Two birthing partners will be admitted to support women during their labour.
One of your birth partners will be able to attend the maternity assessment unit with you, when you come in for a labour assessment. They will be asked to wear a face mask and wait in the waiting area whilst you are taken through for your initial triage assessment. For other appointments in the maternity assessment unit you will be asked to attend on your own.
Once it has been confirmed you are in established labour your other birth partner can join you.
Your birth partners cannot swap with anyone else and they will need to remain with you. It is advised that they bring drinks and snacks in with them. They will be able to get tea and coffee.

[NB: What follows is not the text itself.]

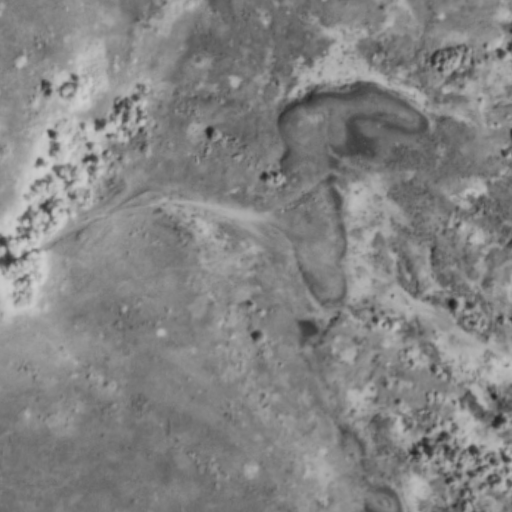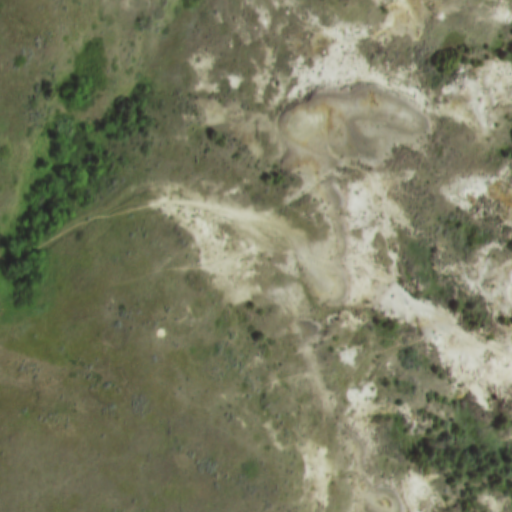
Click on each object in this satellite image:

You can find out more about the process for elective caesarean sections here.
Unfortunately if your caesarean section is an emergency or is being done under a general anaesthetic, your partner will not be able to go into theatre with you. Please also see the advice sheet for elective lower (uterine) segment Caesarean section (LSCS).
At present, no other children (including siblings) are allowed on the unit. This is to help protect you, the person accompanying you, the other women and babies in our care and our staff from the potential threat of COVID-19.
We are facilitating water births for women who have no symptoms of coronavirus as per the RCOG guidance.
We are facilitating homebirths for women who have no symptoms or there are no known cases of coronavirus in the household. Your named midwife will discuss your request to have your baby at home and complete a risk assessment with you prior to your due date. This will normally take place at one of your face to face appointments.
Community births are still being supported in our free-standing midwifery unit at the Portsmouth Maternity Centre and we have the expertise and equipment to support a low risk birth on our main labour ward.
Portsmouth Maternity Centre and The Mary Rose Unit/B5 are still open for births. You can also have a midwifery led birth on B8 at QA Hospital.
Unfortunately all women are only allowed one person to accompany them at this time, unless they are in labour and then they can have two birth partners with them.
All pregnant women are advised to take a 10 microgram vitamin D supplement throughout their pregnancy especially the following: women low in vitamin D may be more vulnerable to coronavirus so women with darker skin or those who always cover their skin when outside may be at particular risk of vitamin D insufficiency.